A livello europeo, si fa strada l’idea che i governi degli Stati membri abbiano compreso che rimanere attaccati alle vecchie regole può portare nella direzione opposta rispetto agli obiettivi che hanno portato alla nascita della UE. E quindi si stiano affrettando per recuperare il tempo perduto.
Una strada, peraltro, irta di ostacoli (basti pensare al debito pubblico, ormai “il problema” per molti Stati, dopo le politiche fiscali espansive degli ultimi anni, da cui rientrare diventa ogni giorno più difficile e che può essere veramente la “mina vagante” sulla strada della stabilizzazione): motivo in più per definire nuove regole e indurre a comportamenti “virtuosi” da parte degli individui. Pensiamo, neanche troppo banalmente, ai benefici dell’economia circolare: per esempio, ieri è stato inaugurato, a Mirafiori, un nuovo stabilimento di Stellantis (la joint venture tra FIAT e Peugeot) che permetterà il recupero quasi totale delle auto usate, che verranno o rigenerate, e rimesse in vendita, ovvero smontate, con vendita “certificata” dei singoli pezzi, a prezzi, ovviamente, ben inferiori.
Dopo la festività di ieri, riapre oggi Wall Street, per quanto, probabilmente, con un’operatività ridotta per il ponte.
Nell’ultima seduta della settimana, i mercati asiatici faticano a trovare un equilibrio.
In rialzo a Tokyo il Nikkei, che sale dello 0,52%, probabilmente aiutato dal fatto che sono emerse previsioni di un’economia in rallentamento, cosa che indurrà la Banca Centrale a perseverare nelle politiche accomodanti.
Scende Shanghai (- 0,68%), superata, però, da Hong Kong, dove l’Hang Seng perde oltre l’1,84%.
Poco ossi ovunque i futures.
Continua la debolezza del petrolio, con il WTI in calo anche questa mattina (– 0,91% a $ 76,47).
Inverte la rotta il gas naturale Usa, che si porta a $ 2,913 (+ 0,35%).
Oro a $ 1.994, sui livelli di ieri.
Spread poco sopra i 175 bp (175,6), con i BTP tornati al 4,38%.
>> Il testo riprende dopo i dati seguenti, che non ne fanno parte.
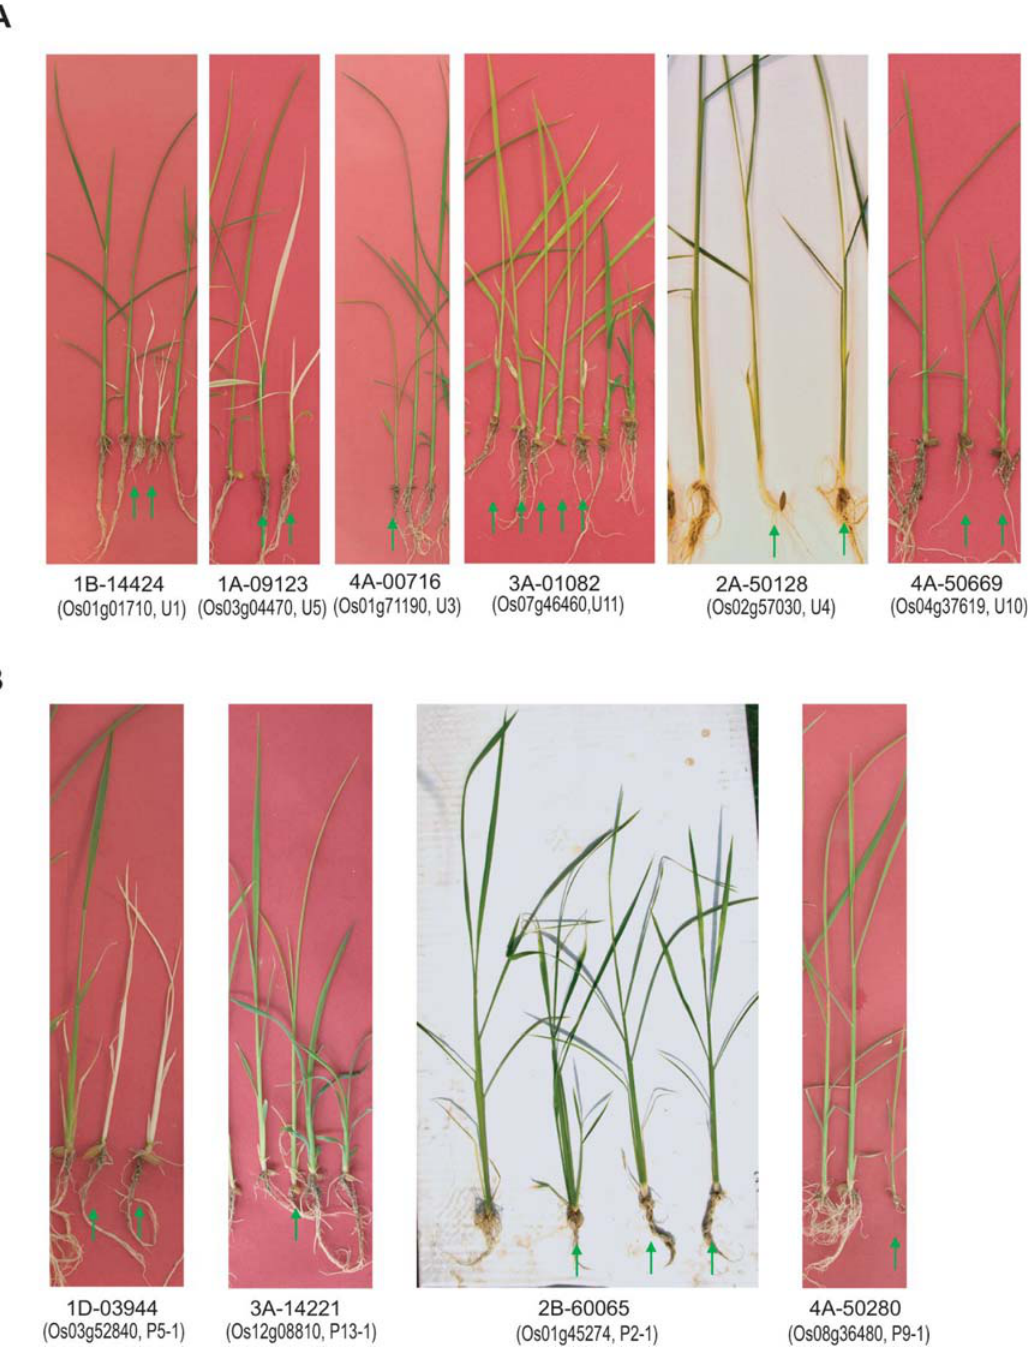
Figure 3. Functional Analyses of Unique Genes and Gene Family Members Predominantly Expressed in the Light by Using T-DNA Insertional Mutants. (A) Co-segregating phenotypes observed in knockout lines affecting 6 unique genes. (B) Co-segregating phenotypes observed in knockout lines affecting 4 gene family members predominantly expressed in the light. Green arrows indicate mutant phenotypes that co- segregated with T-DNA insertions in the candidate gene (gene designations are given in parentheses). All primers used for genotyping are described in Table S5. The phenotype analyses for 20 light-inducible genes are detailed in Table 8.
Bund tedesco 2,61%. A preoccupare un pochino gli operatori la decisione del Governo tedesco di aumentare il debito pubblico per far fronte alla sentenza della Corte Costituzionale che ha messo fuori legge alcune voci di spesa, non consentendo il trsaferimento di fondi per € 60MD.
Treasury al 4,45%.
Stabile l’€/$, a 1.0911.
Bitcoin che si avvia a chiudere la settimana ben sopra i $ 37.000 (37.423 le ultime rilevazioni).
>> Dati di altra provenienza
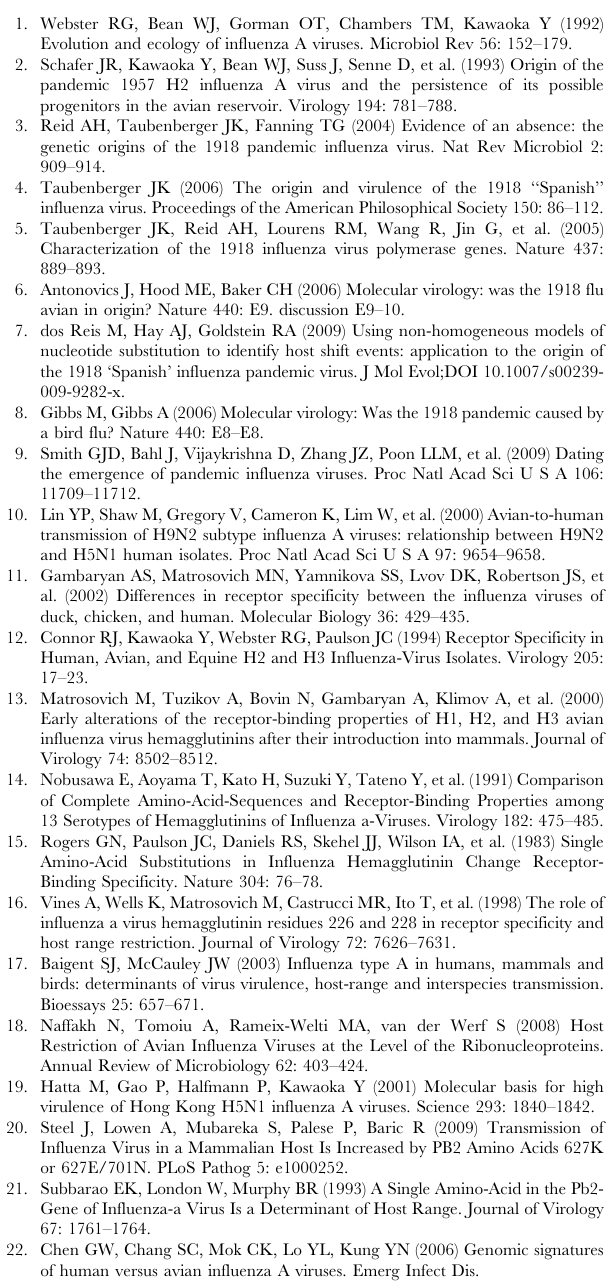
Figure S8 Phylogenetic tree of NP genomic segment. Avian section of the tree is in black, human in red. Figure S9 Phylogenetic tree of PA genomic segment. Avian section of the tree is in black, human in red. Figure S10 Phylogenetic tree of PB1 genomic segment. Avian section of the tree is in black, human in red. Figure S11 Phylogenetic tree of PB2 genomic segment. Avian section of the tree is in black, human in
Ps: intelligenza artificiale, capitolo secondo. Emergono ulteriori dettagli sulla schizofrenica decisioni di prima allontanare e poi richiamare Sam Altman, co-fondatore e CEO di OpenAI. Pare che tutto derivi dal fatto che volesse mettere un “freno” alla “sua creatura”, preoccupato dal fatto che potesse nascere una super intelligenza artificiale (intelligenza generale, AGI), in grado di ragionare e contestualizzare. Teoricamente capace, quindi, di superare l’uomo in ogni ambito. Un super potere davvero pericoloso, in grado di scelte autonome, che sfuggono al controllo di chi l’ha creato. Il mondo fantastico di Blade runner non è più così fantastico e comincia a fare un po’ di paura.